[Data supplied Boundary: Start]

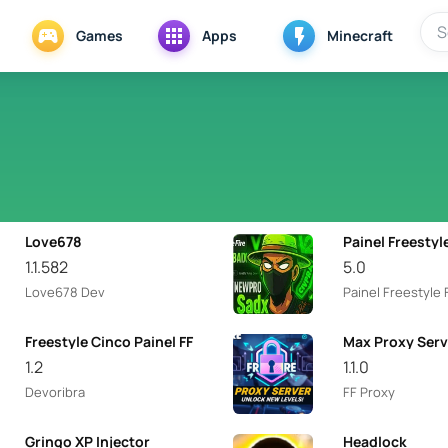
Games
Apps
Minecraft
Love678
Painel Freestyl
1.1.582
5.0
Love678 Dev
Painel Freestyle 
Freestyle Cinco Painel FF
Max Proxy Serv
1.2
1.1.0
Devoribra
FF Proxy
Gringo XP Injector
Headlock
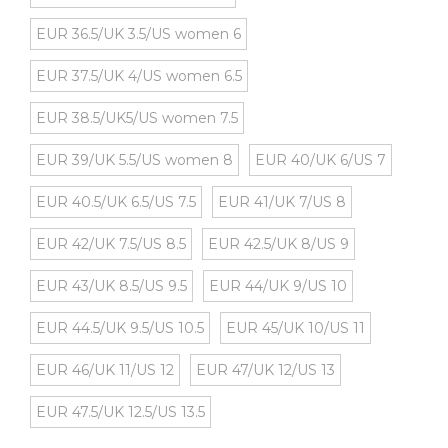
EUR 36.5/UK 3.5/US women 6
EUR 37.5/UK 4/US women 6.5
EUR 38.5/UK5/US women 7.5
EUR 39/UK 5.5/US women 8
EUR 40/UK 6/US 7
EUR 40.5/UK 6.5/US 7.5
EUR 41/UK 7/US 8
EUR 42/UK 7.5/US 8.5
EUR 42.5/UK 8/US 9
EUR 43/UK 8.5/US 9.5
EUR 44/UK 9/US 10
EUR 44.5/UK 9.5/US 10.5
EUR 45/UK 10/US 11
EUR 46/UK 11/US 12
EUR 47/UK 12/US 13
EUR 47.5/UK 12.5/US 13.5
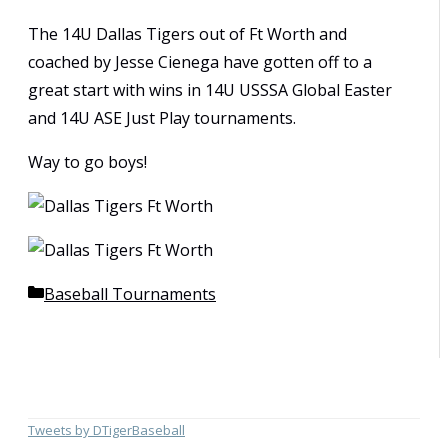
The 14U Dallas Tigers out of Ft Worth and
coached by Jesse Cienega have gotten off to a
great start with wins in 14U USSSA Global Easter
and 14U ASE Just Play tournaments.
Way to go boys!
Categories
Baseball Tournaments
Tweets by DTigerBaseball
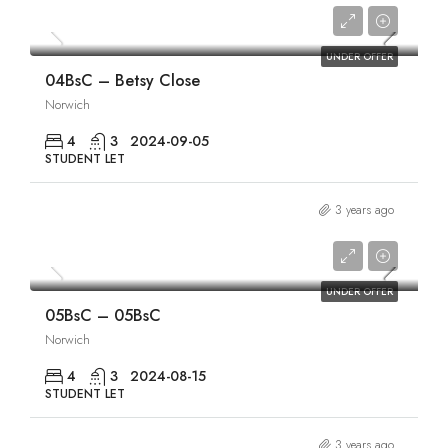
£1,840/pcm
UNDER OFFER
04BsC – Betsy Close
Norwich
4
3
2024-09-05
STUDENT LET
3 years ago
£1,840/pcm
UNDER OFFER
05BsC – 05BsC
Norwich
4
3
2024-08-15
STUDENT LET
3 years ago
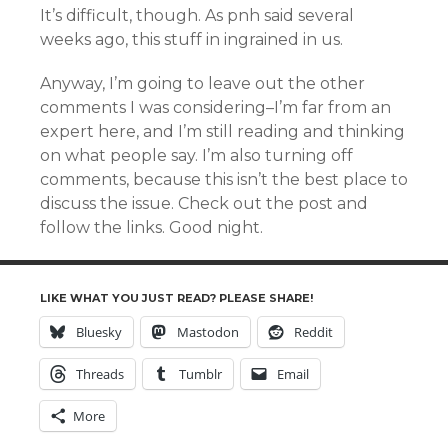
It’s difficult, though. As pnh said several
weeks ago, this stuff in ingrained in us.
Anyway, I’m going to leave out the other
comments I was considering–I’m far from an
expert here, and I’m still reading and thinking
on what people say. I’m also turning off
comments, because this isn’t the best place to
discuss the issue. Check out the post and
follow the links. Good night.
LIKE WHAT YOU JUST READ? PLEASE SHARE!
Bluesky
Mastodon
Reddit
Threads
Tumblr
Email
More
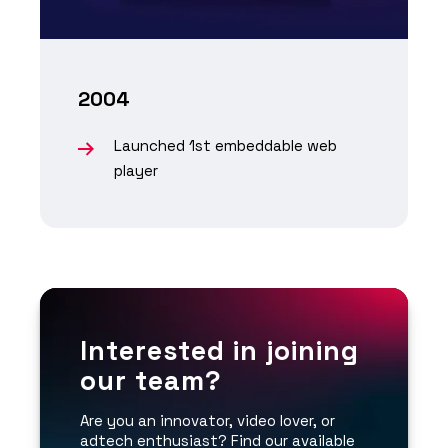
2004
Launched 1st embeddable web
player
Interested in joining
our team?
Are you an innovator, video lover, or
adtech enthusiast? Find our available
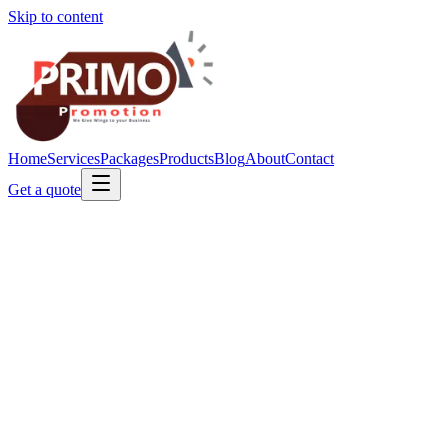
Skip to content
Home
Services
Packages
Products
Blog
About
Contact
Get a quote
nabtopbeauty.com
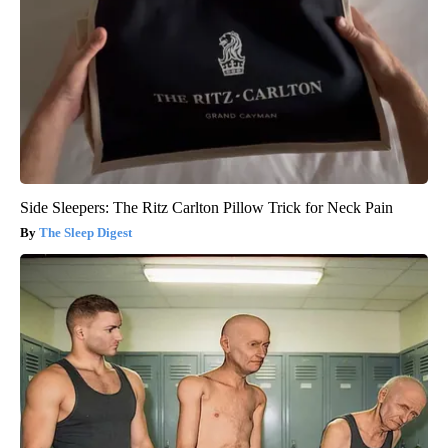
Side Sleepers: The Ritz Carlton Pillow Trick for Neck Pain
The Sleep Digest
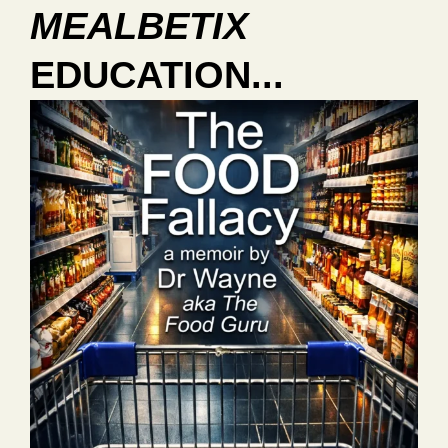
MEALBETIX
EDUCATION...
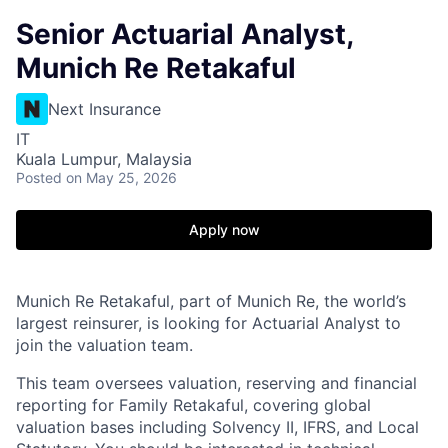
Senior Actuarial Analyst,
Munich Re Retakaful
Next Insurance
IT
Kuala Lumpur, Malaysia
Posted
on May 25, 2026
Apply now
Munich Re Retakaful, part of Munich Re, the world’s
largest reinsurer, is looking for Actuarial Analyst to
join the valuation team.
This team oversees valuation, reserving and financial
reporting for Family Retakaful, covering global
valuation bases including Solvency II, IFRS, and Local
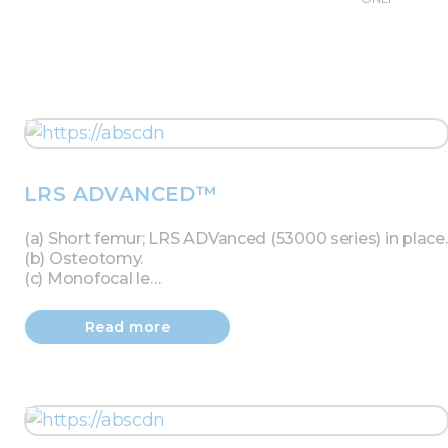
LRS ADVANCED™
(a) Short femur; LRS ADVanced (53000 series) in place.
(b) Osteotomy.
(c) Monofocal le…
Read more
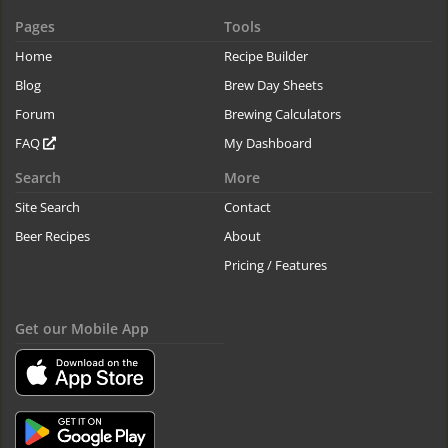
Pages
Tools
Home
Recipe Builder
Blog
Brew Day Sheets
Forum
Brewing Calculators
FAQ
My Dashboard
Search
More
Site Search
Contact
Beer Recipes
About
Pricing / Features
Get our Mobile App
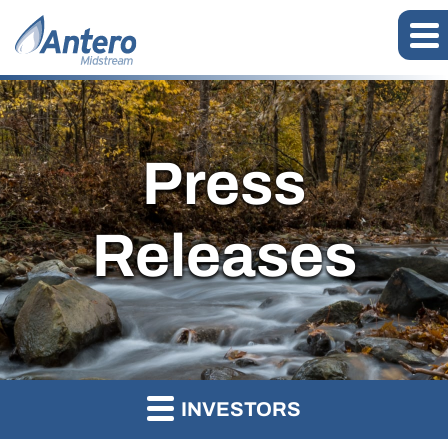
Press
Releases
INVESTORS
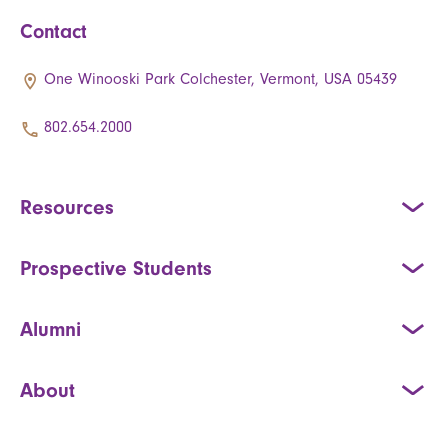
Contact
One Winooski Park Colchester, Vermont, USA 05439
802.654.2000
Resources
Prospective Students
Alumni
About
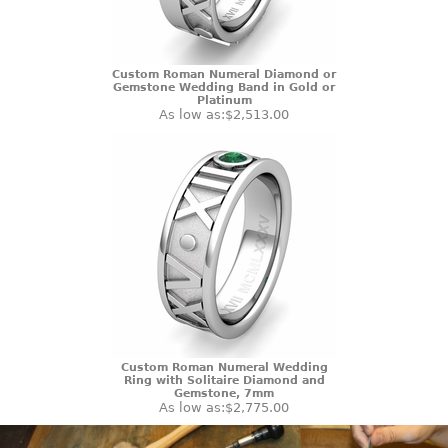
Custom Roman Numeral Diamond or
Gemstone Wedding Band in Gold or
Platinum
As low as:
$2,513.00
Custom Roman Numeral Wedding
Ring with Solitaire Diamond and
Gemstone, 7mm
As low as:
$2,775.00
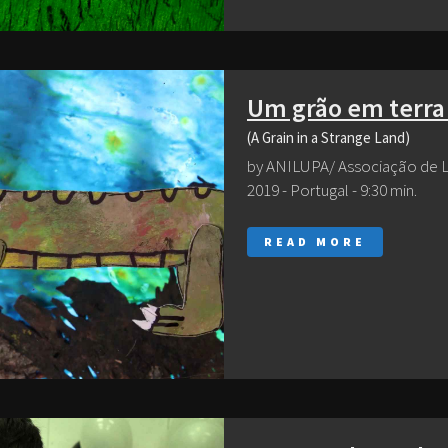
Um grão em terra
(A Grain in a Strange Land)
by ANILUPA/ Associação de 
2019 - Portugal - 9:30 min.
READ MORE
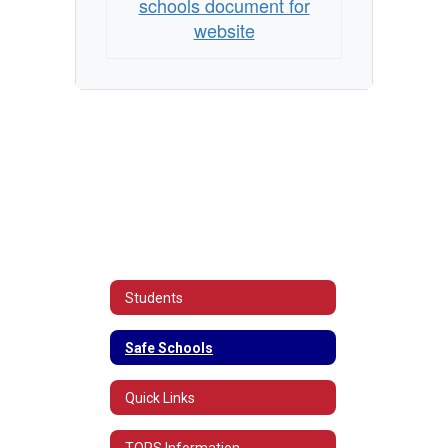
schools document for
website
Students
Safe Schools
Quick Links
TOPS Information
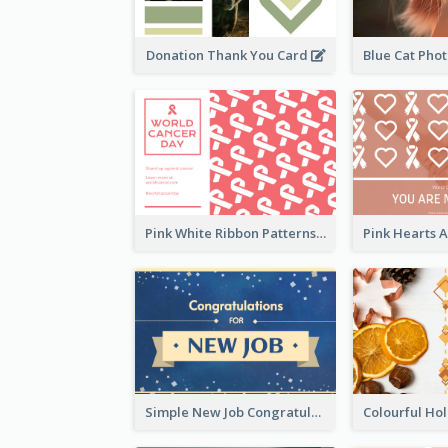
Donation Thank You Card
Pink White Ribbon Patterns World Cancer Day Greeting Card
Simple New Job Congratulations Card In Yellow And Blue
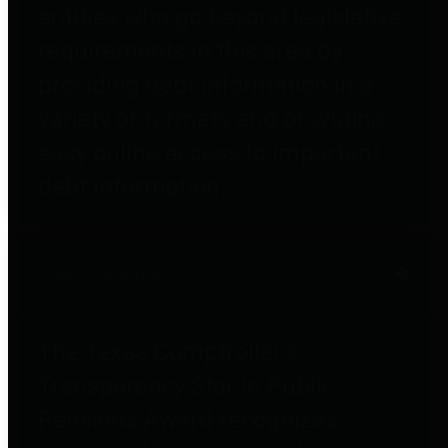
entities who go beyond legislative
requirements in this area by
providing debt information in a
variety of formats and providing
easy online access to important
debt information.
Public Pensions
The Texas Comptroller's
Transparency Star in Public
Pensions Award recognizes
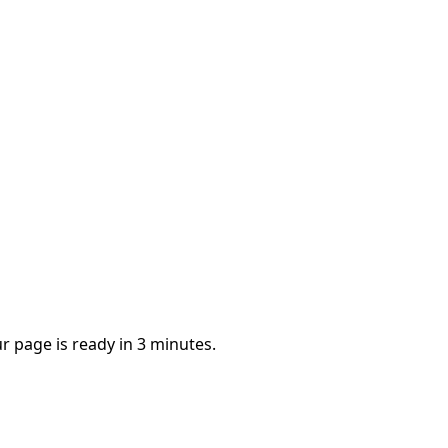
r page is ready in 3 minutes.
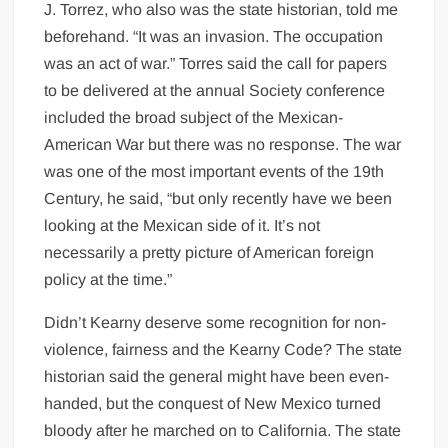
J. Torrez, who also was the state historian, told me
beforehand. “It was an invasion. The occupation
was an act of war.” Torres said the call for papers
to be delivered at the annual Society conference
included the broad subject of the Mexican-
American War but there was no response. The war
was one of the most important events of the 19th
Century, he said, “but only recently have we been
looking at the Mexican side of it. It’s not
necessarily a pretty picture of American foreign
policy at the time.”
Didn’t Kearny deserve some recognition for non-
violence, fairness and the Kearny Code? The state
historian said the general might have been even-
handed, but the conquest of New Mexico turned
bloody after he marched on to California. The state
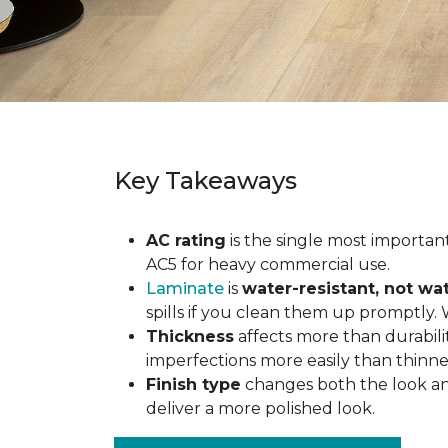
Key Takeaways
AC rating
is the single most important 
AC5 for heavy commercial use.
Laminate
is
water-resistant, not wa
spills if you clean them up promptly.
Thickness
affects more than durabili
imperfections more easily than thinne
Finish type
changes both the look and
deliver a more polished look.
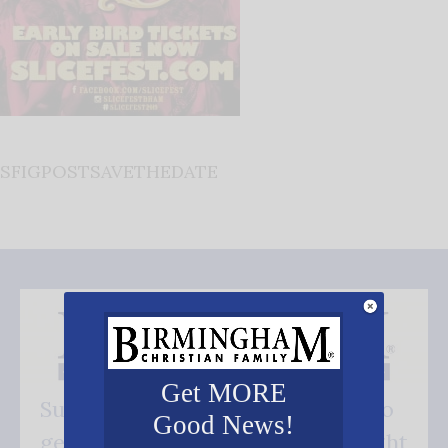
SFIGPOSTSAVETHEDATE
Get MORE
Subscribe FREE and be the first to
Good News!
get our good news - delivered right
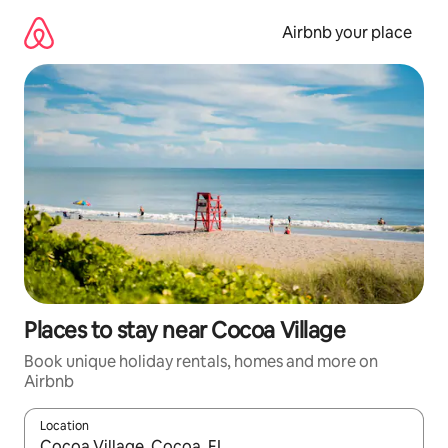
Skip
to
Airbnb your place
content
Places to stay near Cocoa Village
Book unique holiday rentals, homes and more on
Airbnb
Location
When results are available, navigate with the up and down arro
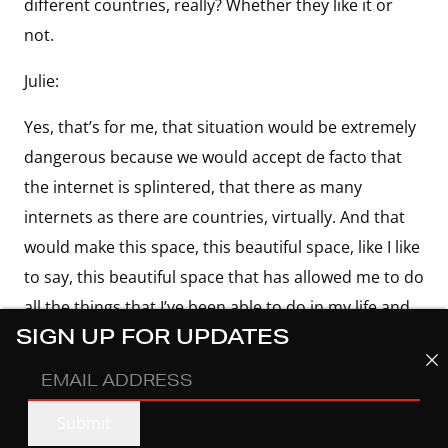
different countries, really? Whether they like it or
not.
Julie:
Yes, that’s for me, that situation would be extremely
dangerous because we would accept de facto that
the internet is splintered, that there as many
internets as there are countries, virtually. And that
would make this space, this beautiful space, like I like
to say, this beautiful space that has allowed me to do
all the things that I’ve been able to do in my life and
SIGN UP FOR UPDATES
probably wouldn’t have been able to do if I did have
a platform where I could speak to the voiceless, but
EMAIL
also to the powerful equally. It would be a big loss in
ADDRESS
(REQUIRED)
Submit
my opinion. And I hope we don’t get to that space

[Data supplied Boundary: End]

* Your assignment
Please rewrite the text of all the records above with "UNDER OFFER" changed to "LET AGREED" and everything else left as it is, omitting the pictures.

* Task response
Games
Apps
Minecraft
Love678
Painel Freestyl
1.1.582
5.0
Love678 Dev
Painel Freestyle 
Freestyle Cinco Painel FF
Max Proxy Serv
1.2
1.1.0
Devoribra
FF Proxy
Gringo XP Injector
Headlock
EUR 36.5/UK 3.5/US women 6
EUR 37.5/UK 4/US women 6.5
EUR 38.5/UK5/US women 7.5
EUR 39/UK 5.5/US women 8
EUR 40/UK 6/US 7
EUR 40.5/UK 6.5/US 7.5
EUR 41/UK 7/US 8
EUR 42/UK 7.5/US 8.5
EUR 42.5/UK 8/US 9
EUR 43/UK 8.5/US 9.5
EUR 44/UK 9/US 10
EUR 44.5/UK 9.5/US 10.5
EUR 45/UK 10/US 11
EUR 46/UK 11/US 12
EUR 47/UK 12/US 13
EUR 47.5/UK 12.5/US 13.5
The 14U Dallas Tigers out of Ft Worth and
coached by Jesse Cienega have gotten off to a
great start with wins in 14U USSSA Global Easter
and 14U ASE Just Play tournaments.
Way to go boys!
Categories
Baseball Tournaments
Tweets by DTigerBaseball
£1,840/pcm
LET AGREED
04BsC – Betsy Close
Norwich
4
3
2024-09-05
STUDENT LET
3 years ago
£1,840/pcm
LET AGREED
05BsC – 05BsC
Norwich
4
3
2024-08-15
STUDENT LET
3 years ago
It’s difficult, though. As pnh said several
weeks ago, this stuff in ingrained in us.
Anyway, I’m going to leave out the other
comments I was considering–I’m far from an
expert here, and I’m still reading and thinking
on what people say. I’m also turning off
comments, because this isn’t the best place to
discuss the issue. Check out the post and
follow the links. Good night.
LIKE WHAT YOU JUST READ? PLEASE SHARE!
Bluesky
Mastodon
Reddit
Threads
Tumblr
Email
More
2004
Launched 1st embeddable web
player
Interested in joining
our team?
Are you an innovator, video lover, or
adtech enthusiast? Find our available
Skip to content
Home
Services
Packages
Products
Blog
About
Contact
Get a quote
nabtopbeauty.com
Side Sleepers: The Ritz Carlton Pillow Trick for Neck Pain
The Sleep Digest
MEALBETIX
EDUCATION...
Senior Actuarial Analyst,
Munich Re Retakaful
Next Insurance
IT
Kuala Lumpur, Malaysia
Posted
on May 25, 2026
Apply now
Munich Re Retakaful, part of Munich Re, the world’s
largest reinsurer, is looking for Actuarial Analyst to
join the valuation team.
This team oversees valuation, reserving and financial
reporting for Family Retakaful, covering global
valuation bases including Solvency II, IFRS, and Local
LRS ADVANCED™
(a) Short femur; LRS ADVanced (53000 series) in place.
(b) Osteotomy.
(c) Monofocal le…
Read more
Pages
Tools
Home
Recipe Builder
Blog
Brew Day Sheets
Forum
Brewing Calculators
FAQ
My Dashboard
Search
More
Site Search
Contact
Beer Recipes
About
Pricing / Features
Get our Mobile App
Press
Releases
INVESTORS
Contact
One Winooski Park Colchester, Vermont, USA 05439
802.654.2000
Resources
Prospective Students
Alumni
About
Custom Roman Numeral Diamond or
Gemstone Wedding Band in Gold or
Platinum
As low as:
$2,513.00
Custom Roman Numeral Wedding
Ring with Solitaire Diamond and
Gemstone, 7mm
As low as:
$2,775.00
Um grão em terra
(A Grain in a Strange Land)
by ANILUPA/ Associação de 
2019 - Portugal - 9:30 min.
READ MORE
schools document for
website
Students
Safe Schools
Quick Links
TOPS Information
Donation Thank You Card
Pink White Ribbon Patterns World Cancer Day Greeting Card
Simple New Job Congratulations Card In Yellow And Blue
entities who go beyond legislative
requirements in this area by
providing debt information in a
variety of formats and providing
easy online access to important
debt information.
Public Pensions
The Texas Comptroller's
Transparency Star in Public
Pensions Award recognizes
r page is ready in 3 minutes.
J. Torrez, who also was the state historian, told me
beforehand. “It was an invasion. The occupation
was an act of war.” Torres said the call for papers
to be delivered at the annual Society conference
included the broad subject of the Mexican-
American War but there was no response. The war
was one of the most important events of the 19th
Century, he said, “but only recently have we been
looking at the Mexican side of it. It’s not
necessarily a pretty picture of American foreign
policy at the time.”
Didn’t Kearny deserve some recognition for non-
violence, fairness and the Kearny Code? The state
historian said the general might have been even-
handed, but the conquest of New Mexico turned
bloody after he marched on to California. The state
Key Takeaways
AC rating
is the single most important 
AC5 for heavy commercial use.
Laminate
is
water-resistant, not wa
spills if you clean them up promptly.
Thickness
affects more than durabili
imperfections more easily than thinne
Finish type
changes both the look and
deliver a more polished look.
SFIGPOSTSAVETHEDATE
Get MORE
Subscribe FREE and be the first to
Good News!
get our good news - delivered right
Skip
to
Airbnb your place
content
Places to stay near Cocoa Village
Book unique holiday rentals, homes and more on
Airbnb
Location
When results are available, navigate with the up and down arro
different countries, really? Whether they like it or
not.
Julie:
Yes, that’s for me, that situation would be extremely
dangerous because we would accept de facto that
the internet is splintered, that there as many
internets as there are countries, virtually. And that
would make this space, this beautiful space, like I like
to say, this beautiful space that has allowed me to do
all the things that I’ve been able to do in my life and
SIGN UP FOR UPDATES
probably wouldn’t have been able to do if I did have
a platform where I could speak to the voiceless, but
EMAIL
also to the powerful equally. It would be a big loss in
ADDRESS
(REQUIRED)
Submit
my opinion. And I hope we don’t get to that space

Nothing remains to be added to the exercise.